=== Work order ===
All entries below need to be written out exactly, but without their pictures.

=== Materials provided ===
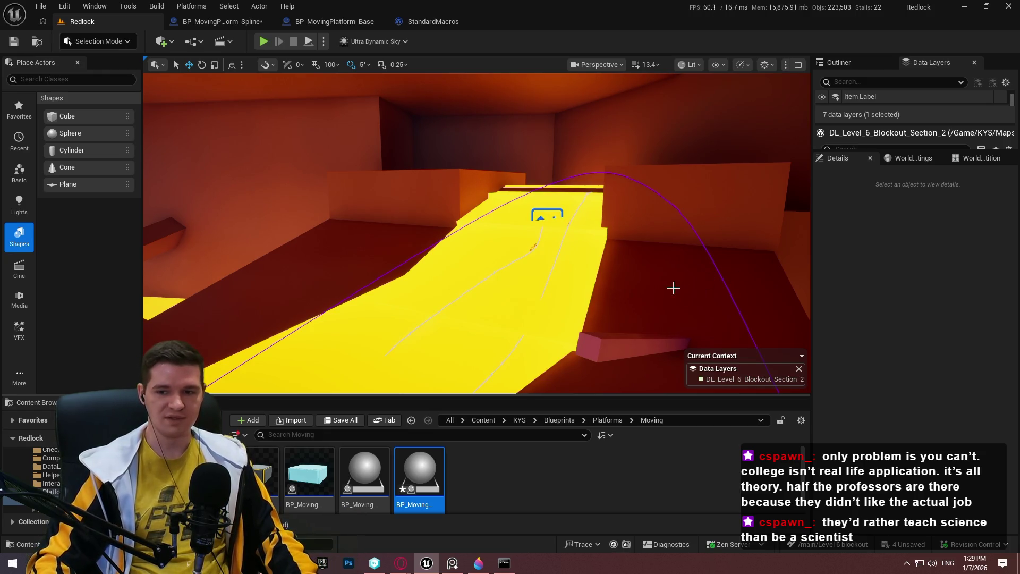
{"action": "mouse_move", "coordinate": [654, 275]}
{"action": "left_mouse_down"}
{"action": "mouse_move", "coordinate": [654, 233]}
{"action": "mouse_move", "coordinate": [630, 261]}
{"action": "left_mouse_up"}
Pan and zoom around the spline Blueprint's EventGraph to inspect its event node groups
{"action": "left_click", "coordinate": [242, 20]}
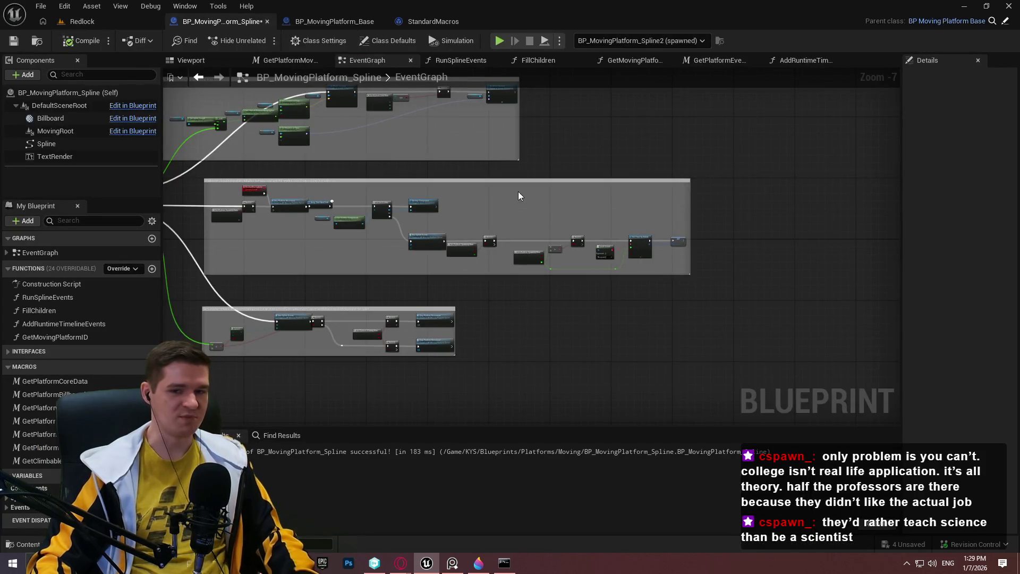
{"action": "left_click_drag", "start_coordinate": [309, 294], "coordinate": [535, 336]}
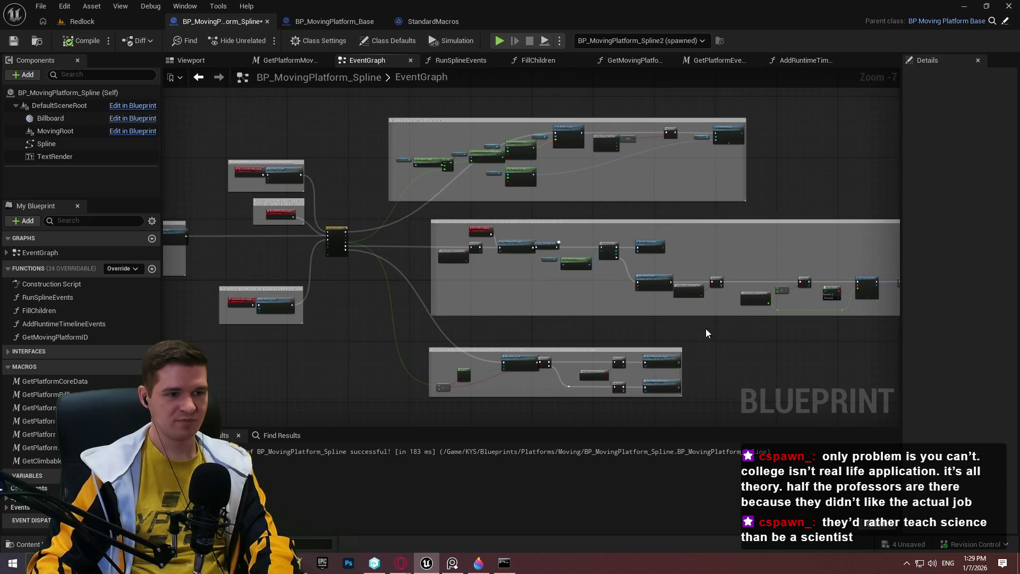
{"action": "left_click_drag", "start_coordinate": [864, 302], "coordinate": [769, 293]}
{"action": "scroll", "coordinate": [629, 293], "scroll_direction": "up", "scroll_amount": 2}
{"action": "scroll", "coordinate": [625, 294], "scroll_direction": "down", "scroll_amount": 1}
{"action": "scroll", "coordinate": [621, 295], "scroll_direction": "up", "scroll_amount": 1}
{"action": "scroll", "coordinate": [752, 330], "scroll_direction": "up", "scroll_amount": 1}
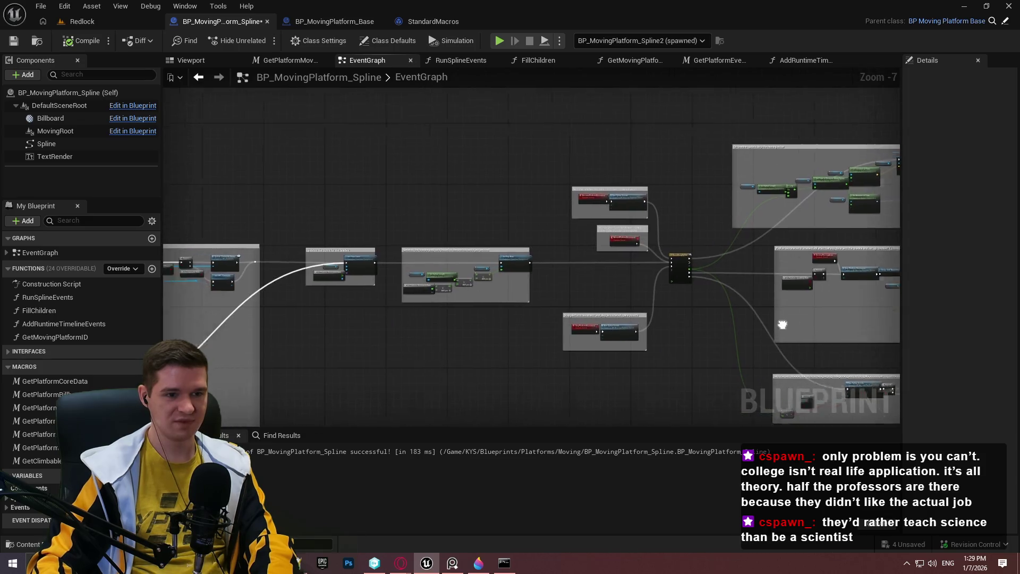
{"action": "scroll", "coordinate": [781, 323], "scroll_direction": "down", "scroll_amount": 3}
{"action": "mouse_move", "coordinate": [531, 292]}
{"action": "left_mouse_down"}
{"action": "mouse_move", "coordinate": [859, 286]}
{"action": "mouse_move", "coordinate": [160, 280]}
{"action": "left_mouse_up"}
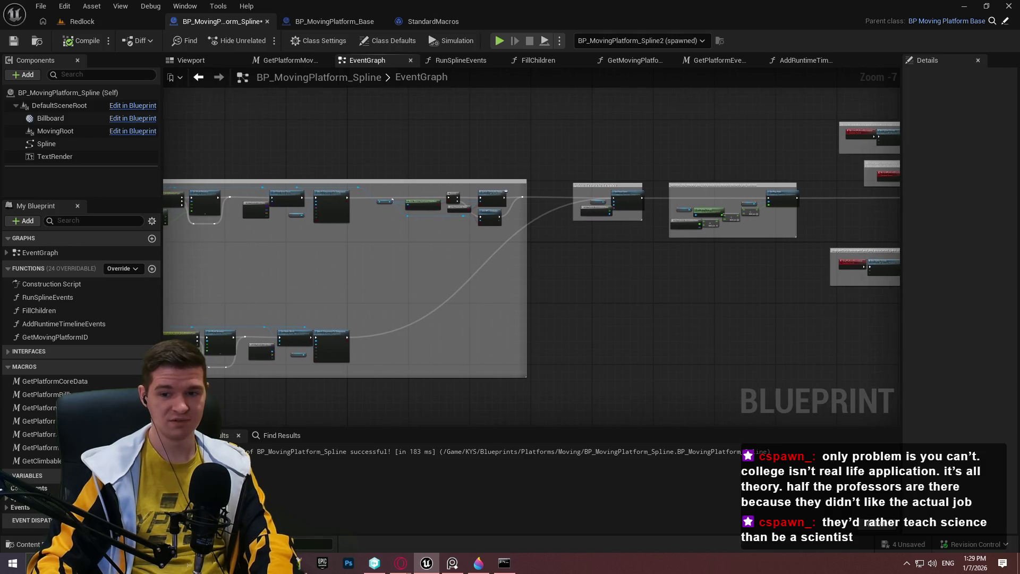
{"action": "mouse_move", "coordinate": [691, 234]}
{"action": "left_mouse_down"}
{"action": "mouse_move", "coordinate": [695, 285]}
{"action": "mouse_move", "coordinate": [541, 73]}
{"action": "left_mouse_up"}
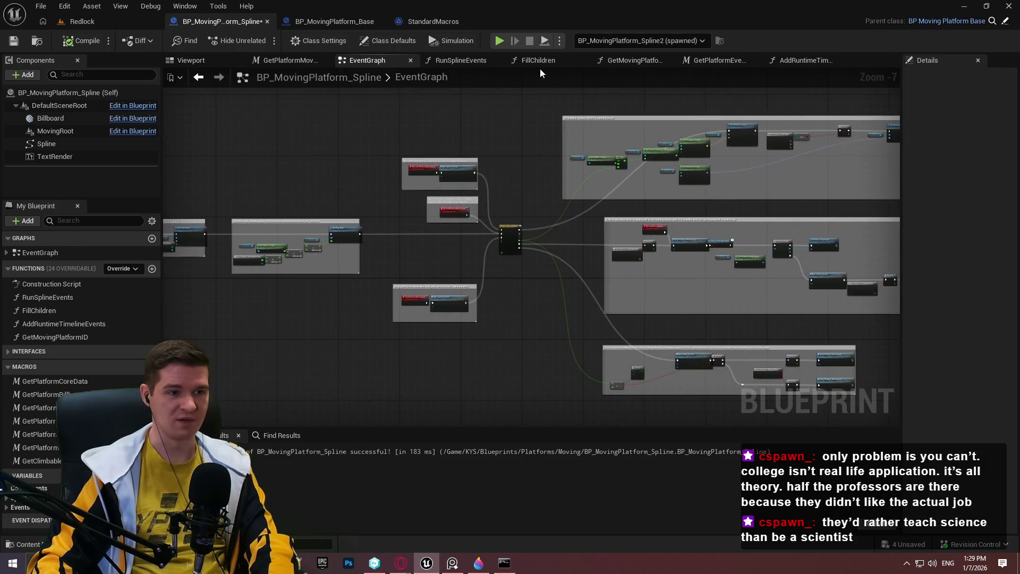
Close the StandardMacros document and go back to the Redlock level
{"action": "left_click", "coordinate": [470, 21]}
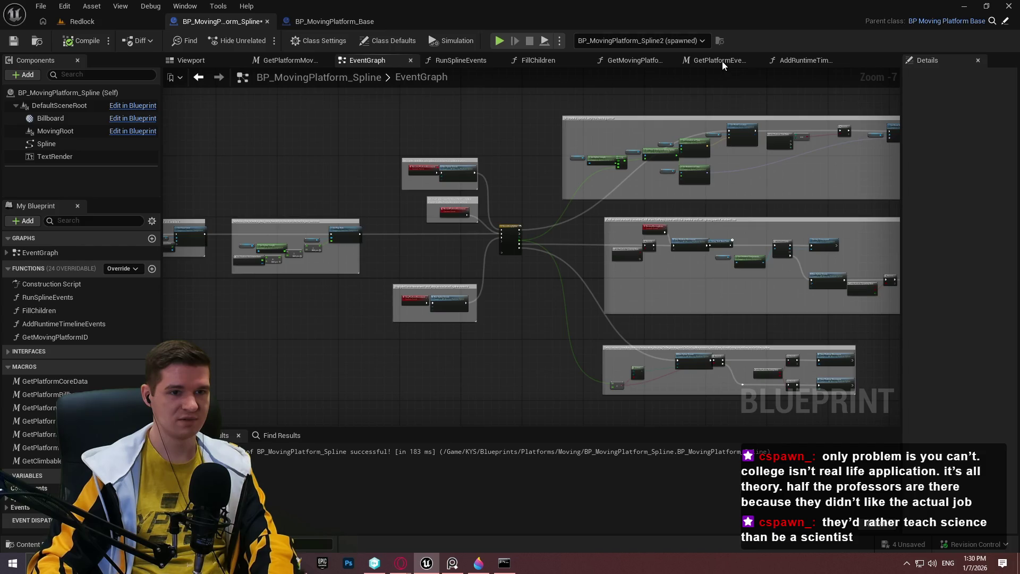
{"action": "left_click", "coordinate": [330, 21]}
{"action": "left_click", "coordinate": [80, 21]}
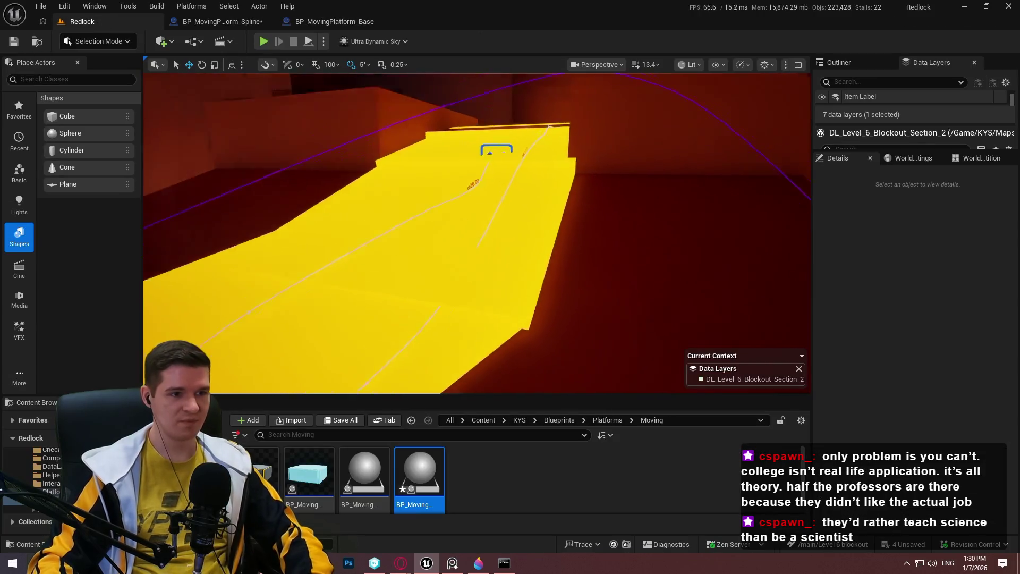
Fly over the yellow platform and select it to review its respawn settings
{"action": "key", "text": "w"}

=== Solution to this exercise ===
{"action": "mouse_move", "coordinate": [654, 275]}
{"action": "left_mouse_down"}
{"action": "mouse_move", "coordinate": [654, 233]}
{"action": "mouse_move", "coordinate": [630, 261]}
{"action": "left_mouse_up"}
Pan and zoom around the spline Blueprint's EventGraph to inspect its event node groups
{"action": "left_click", "coordinate": [242, 20]}
{"action": "left_click_drag", "start_coordinate": [309, 294], "coordinate": [535, 336]}
{"action": "left_click_drag", "start_coordinate": [864, 302], "coordinate": [769, 293]}
{"action": "scroll", "coordinate": [629, 293], "scroll_direction": "up", "scroll_amount": 2}
{"action": "scroll", "coordinate": [625, 294], "scroll_direction": "down", "scroll_amount": 1}
{"action": "scroll", "coordinate": [621, 295], "scroll_direction": "up", "scroll_amount": 1}
{"action": "scroll", "coordinate": [752, 330], "scroll_direction": "up", "scroll_amount": 1}
{"action": "scroll", "coordinate": [781, 323], "scroll_direction": "down", "scroll_amount": 3}
{"action": "mouse_move", "coordinate": [531, 292]}
{"action": "left_mouse_down"}
{"action": "mouse_move", "coordinate": [859, 286]}
{"action": "mouse_move", "coordinate": [160, 280]}
{"action": "left_mouse_up"}
{"action": "mouse_move", "coordinate": [691, 234]}
{"action": "left_mouse_down"}
{"action": "mouse_move", "coordinate": [695, 285]}
{"action": "mouse_move", "coordinate": [541, 73]}
{"action": "left_mouse_up"}
Close the StandardMacros document and go back to the Redlock level
{"action": "left_click", "coordinate": [470, 21]}
{"action": "left_click", "coordinate": [330, 21]}
{"action": "left_click", "coordinate": [80, 21]}
Fly over the yellow platform and select it to review its respawn settings
{"action": "key", "text": "w"}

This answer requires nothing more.